Anggaran Kesehatan Dialokasikan Rp197,8 T di RAPBN 2025, Perbaiki Kualitas RI
Pemerintah dalam Rancangan Anggaran Pendapatan dan Belanja Negara (RAPBN) 2025 mengalokasikan anggaran kesehatan mencapai Rp 197,8 triliun, naik dibandingkan tahun ini Rp 187,5 triliun. Meski demikian, Menteri Kesehatan Budi Gunadi Sadikin menyebut, Kementerian Kesehatan hanya mendapatkan alokasi Rp 90 triliun dari total anggaran tersebut.
Budi menjelaskan, sisa alokasdialokasikan untuk pemerintah daerah dalam bentuk dana alokasi khusus dalam bentuk fisik maupun non fisik. Budi menyebut, hal ini merupakan salah satu fokus bagi pemerintahan Presiden Terpilih Prabowo Subianto untuk memperbaiki kualitas rumah sakit.
“Jadi kita ada 514 kabupaten dan kota itu 70 diantaranya masih di tipe D. Kami akan tingkatkan menjadi tipe C supaya bisa diisi alat alat yang lebih canggih, dokter lebih canggih, agar dapat melayani penyakit seperti penyakit stroke, jantung, dan cancer,” kata Budi dalam konferensi pers RAPBN 2025 di Jakarta pada Jumat (16/8).

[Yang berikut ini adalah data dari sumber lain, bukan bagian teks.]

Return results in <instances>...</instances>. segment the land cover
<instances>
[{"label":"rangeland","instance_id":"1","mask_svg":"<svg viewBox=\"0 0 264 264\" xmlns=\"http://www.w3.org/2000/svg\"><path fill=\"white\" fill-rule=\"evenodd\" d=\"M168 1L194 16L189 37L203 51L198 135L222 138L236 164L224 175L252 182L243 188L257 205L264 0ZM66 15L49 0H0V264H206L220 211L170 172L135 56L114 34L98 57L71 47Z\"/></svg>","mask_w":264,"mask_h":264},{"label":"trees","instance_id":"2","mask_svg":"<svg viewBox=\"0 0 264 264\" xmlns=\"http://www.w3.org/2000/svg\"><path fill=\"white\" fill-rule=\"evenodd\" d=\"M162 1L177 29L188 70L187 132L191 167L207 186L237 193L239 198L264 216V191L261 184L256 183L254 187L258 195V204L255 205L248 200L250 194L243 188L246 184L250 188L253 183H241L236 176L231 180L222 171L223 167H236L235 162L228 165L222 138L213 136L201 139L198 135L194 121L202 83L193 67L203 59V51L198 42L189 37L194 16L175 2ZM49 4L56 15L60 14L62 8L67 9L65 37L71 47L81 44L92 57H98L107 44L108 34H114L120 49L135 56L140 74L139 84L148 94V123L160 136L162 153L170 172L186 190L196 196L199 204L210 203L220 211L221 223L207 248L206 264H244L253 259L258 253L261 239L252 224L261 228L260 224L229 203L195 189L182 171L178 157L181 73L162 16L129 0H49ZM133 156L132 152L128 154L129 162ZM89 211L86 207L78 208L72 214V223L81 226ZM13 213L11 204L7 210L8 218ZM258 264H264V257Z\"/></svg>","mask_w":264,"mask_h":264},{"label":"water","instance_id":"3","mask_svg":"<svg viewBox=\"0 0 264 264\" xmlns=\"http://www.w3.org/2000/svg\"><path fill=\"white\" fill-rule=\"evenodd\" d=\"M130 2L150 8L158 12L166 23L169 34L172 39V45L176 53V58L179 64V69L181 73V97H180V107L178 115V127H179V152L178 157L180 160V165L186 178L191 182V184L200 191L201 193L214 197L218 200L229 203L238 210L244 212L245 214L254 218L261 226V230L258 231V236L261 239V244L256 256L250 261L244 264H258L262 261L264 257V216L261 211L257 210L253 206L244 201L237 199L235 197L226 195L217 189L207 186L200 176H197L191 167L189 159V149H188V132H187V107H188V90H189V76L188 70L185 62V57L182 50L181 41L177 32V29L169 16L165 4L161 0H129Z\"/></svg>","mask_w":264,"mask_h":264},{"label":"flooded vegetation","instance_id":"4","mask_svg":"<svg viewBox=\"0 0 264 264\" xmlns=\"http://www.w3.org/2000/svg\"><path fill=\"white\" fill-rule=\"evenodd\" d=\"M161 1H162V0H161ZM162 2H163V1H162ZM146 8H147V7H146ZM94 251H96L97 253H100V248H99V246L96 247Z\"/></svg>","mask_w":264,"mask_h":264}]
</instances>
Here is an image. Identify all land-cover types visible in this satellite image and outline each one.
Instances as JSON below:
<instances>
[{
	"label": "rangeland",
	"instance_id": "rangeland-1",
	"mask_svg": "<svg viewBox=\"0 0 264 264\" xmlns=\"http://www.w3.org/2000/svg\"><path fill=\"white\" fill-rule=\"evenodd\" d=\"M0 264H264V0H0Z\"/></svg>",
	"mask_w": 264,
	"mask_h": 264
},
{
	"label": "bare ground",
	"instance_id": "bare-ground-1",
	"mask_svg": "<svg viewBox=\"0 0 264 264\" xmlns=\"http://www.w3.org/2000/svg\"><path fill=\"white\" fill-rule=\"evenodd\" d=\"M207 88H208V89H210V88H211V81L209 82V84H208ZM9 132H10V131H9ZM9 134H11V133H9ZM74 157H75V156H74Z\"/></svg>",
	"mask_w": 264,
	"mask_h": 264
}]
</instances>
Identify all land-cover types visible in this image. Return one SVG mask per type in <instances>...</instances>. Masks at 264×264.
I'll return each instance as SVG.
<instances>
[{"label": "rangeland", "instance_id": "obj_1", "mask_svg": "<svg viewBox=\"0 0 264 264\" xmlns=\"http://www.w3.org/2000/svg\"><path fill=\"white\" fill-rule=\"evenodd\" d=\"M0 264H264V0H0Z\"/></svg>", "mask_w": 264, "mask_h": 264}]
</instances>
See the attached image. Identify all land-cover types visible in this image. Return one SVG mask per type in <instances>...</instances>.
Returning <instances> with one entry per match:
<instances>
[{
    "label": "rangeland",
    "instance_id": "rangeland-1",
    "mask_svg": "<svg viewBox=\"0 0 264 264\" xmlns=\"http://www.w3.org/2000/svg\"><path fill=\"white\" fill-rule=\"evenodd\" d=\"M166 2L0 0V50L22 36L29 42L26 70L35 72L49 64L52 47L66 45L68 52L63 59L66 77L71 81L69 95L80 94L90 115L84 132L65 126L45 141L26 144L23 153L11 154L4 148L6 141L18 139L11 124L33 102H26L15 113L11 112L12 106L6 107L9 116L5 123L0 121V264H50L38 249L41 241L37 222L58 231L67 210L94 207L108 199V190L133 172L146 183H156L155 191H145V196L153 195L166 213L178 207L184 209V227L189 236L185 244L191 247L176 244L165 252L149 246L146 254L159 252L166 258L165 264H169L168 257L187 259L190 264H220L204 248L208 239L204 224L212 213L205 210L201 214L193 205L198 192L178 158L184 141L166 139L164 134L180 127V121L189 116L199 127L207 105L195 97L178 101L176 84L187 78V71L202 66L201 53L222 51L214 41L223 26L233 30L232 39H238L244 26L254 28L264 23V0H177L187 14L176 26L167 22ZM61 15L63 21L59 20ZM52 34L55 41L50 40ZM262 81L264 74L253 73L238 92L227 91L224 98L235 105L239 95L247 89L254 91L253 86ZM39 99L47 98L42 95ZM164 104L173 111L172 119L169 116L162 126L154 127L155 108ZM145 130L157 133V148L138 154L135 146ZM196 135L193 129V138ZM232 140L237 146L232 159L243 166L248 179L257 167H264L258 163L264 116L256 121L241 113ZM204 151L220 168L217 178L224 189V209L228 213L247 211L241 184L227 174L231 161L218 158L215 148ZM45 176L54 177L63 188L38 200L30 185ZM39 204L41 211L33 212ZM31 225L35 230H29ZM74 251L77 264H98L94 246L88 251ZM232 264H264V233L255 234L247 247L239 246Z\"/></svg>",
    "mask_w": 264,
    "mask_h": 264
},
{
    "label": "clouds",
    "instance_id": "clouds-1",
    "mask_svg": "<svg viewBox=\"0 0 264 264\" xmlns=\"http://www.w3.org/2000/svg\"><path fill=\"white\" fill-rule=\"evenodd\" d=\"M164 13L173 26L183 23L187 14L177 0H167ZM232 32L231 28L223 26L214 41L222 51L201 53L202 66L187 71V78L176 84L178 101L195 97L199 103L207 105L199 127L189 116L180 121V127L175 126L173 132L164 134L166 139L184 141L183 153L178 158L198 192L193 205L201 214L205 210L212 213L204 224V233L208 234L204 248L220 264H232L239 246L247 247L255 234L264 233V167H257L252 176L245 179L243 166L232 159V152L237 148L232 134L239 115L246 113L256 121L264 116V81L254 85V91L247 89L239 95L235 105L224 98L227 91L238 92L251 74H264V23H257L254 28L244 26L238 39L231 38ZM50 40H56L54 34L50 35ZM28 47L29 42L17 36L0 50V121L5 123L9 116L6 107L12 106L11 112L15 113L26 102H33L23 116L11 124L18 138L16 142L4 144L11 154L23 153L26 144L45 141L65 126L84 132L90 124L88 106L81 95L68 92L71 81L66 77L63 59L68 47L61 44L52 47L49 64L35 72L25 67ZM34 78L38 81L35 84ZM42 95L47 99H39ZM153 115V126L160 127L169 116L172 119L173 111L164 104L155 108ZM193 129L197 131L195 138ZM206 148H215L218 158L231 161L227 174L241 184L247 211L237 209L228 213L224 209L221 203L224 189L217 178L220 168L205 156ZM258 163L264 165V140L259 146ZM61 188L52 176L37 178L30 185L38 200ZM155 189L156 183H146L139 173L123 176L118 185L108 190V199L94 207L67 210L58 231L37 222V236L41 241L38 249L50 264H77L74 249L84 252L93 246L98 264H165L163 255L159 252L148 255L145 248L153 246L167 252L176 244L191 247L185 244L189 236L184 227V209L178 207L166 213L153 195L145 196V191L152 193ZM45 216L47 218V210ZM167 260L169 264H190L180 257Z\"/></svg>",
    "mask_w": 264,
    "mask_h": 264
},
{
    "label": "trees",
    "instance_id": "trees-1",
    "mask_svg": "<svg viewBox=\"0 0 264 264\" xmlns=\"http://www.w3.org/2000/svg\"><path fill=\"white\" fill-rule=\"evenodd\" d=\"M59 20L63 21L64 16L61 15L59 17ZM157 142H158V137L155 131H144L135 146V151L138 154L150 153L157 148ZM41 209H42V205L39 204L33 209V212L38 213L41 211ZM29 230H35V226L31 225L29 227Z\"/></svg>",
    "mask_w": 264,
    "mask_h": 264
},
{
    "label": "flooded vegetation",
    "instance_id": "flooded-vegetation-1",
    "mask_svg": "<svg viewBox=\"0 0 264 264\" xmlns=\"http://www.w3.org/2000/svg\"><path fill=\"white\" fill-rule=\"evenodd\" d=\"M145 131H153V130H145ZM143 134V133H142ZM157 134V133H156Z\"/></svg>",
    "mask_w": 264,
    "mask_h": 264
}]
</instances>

Dia menyebut, peningkatan pelayanan ini akan dilakukan secara bertahap. Selain peningkatan kualitas rumah sakit, menurut dia, pemerintah akan memperbanyak program deteksi dini atau skrining untuk seluruh siklus hidup masyarakat. Budi menyebut, hal ini untuk menjaga masyarakat agar tetap sehat, tidak hanya mengobati orang sakit.
“Ini adalah strategi kesehatan yang lebih murah dan juga menjaga kualitas hidup tetap baik,” kata dia.
Menurut dia, pemerintah saat ini sudah mengalokasikan cukup banyak anggaran untuk cek kesehatan yang akan dilakukan untuk masing-masing rentang umur masyarakat Indonesia, mulai dari bayi hingga lanjut usia.
“Sekarang ada screening jiwa untuk bullying, skrining obesitas untuk anak anak karena banyak gula sejak kecil sehingga diabetes meningkat,” ujarnya.
Sementara itu untuk masyarakat kategori umur dewasa, pemerintah akan melakukan cek kesehatan kardiovaskular atau yang terkait dengan jantung dan pembuluh darah. Ini dialokasikan untuk mencegah angka kematian akibat stroke, cancer dan jantung, yang paling banyak terjadi di masyarakat usia dewasa.
“Lansia juga di-skrining agar dapat diketahui demensia alzheimer. Diharapkan masyarakat bisa dideteksi dini supaya perawatan lebih rendah dan kualitas hidup lebih baik,” ucapnya.
Selain itu, pemerintah juga akan fokus untuk mengurangi angka penyakit tuberkulosis (TBC) di Indonesia melalui skrining yang lebih baik. Dia menyebut pihaknya juga melakukan perubahan rezim obat yang baru supaya penanganan TBC bisa lebih singkat.
Budi menyampaikan hal ini sudah mulai dijalankan pada tahun ini. “Kami akan clinical trial vaksin TBC, karena disini vaksinnya kuno sekali. Insya allah tahun ini kami akan mulai, Indonesia jadi level 3 untuk clinical trial vaksin TBC. Kemudian diharapkan 2028 bisa di launch bisa secara drastis menurunkan prevalensi TBC,” kata Budi.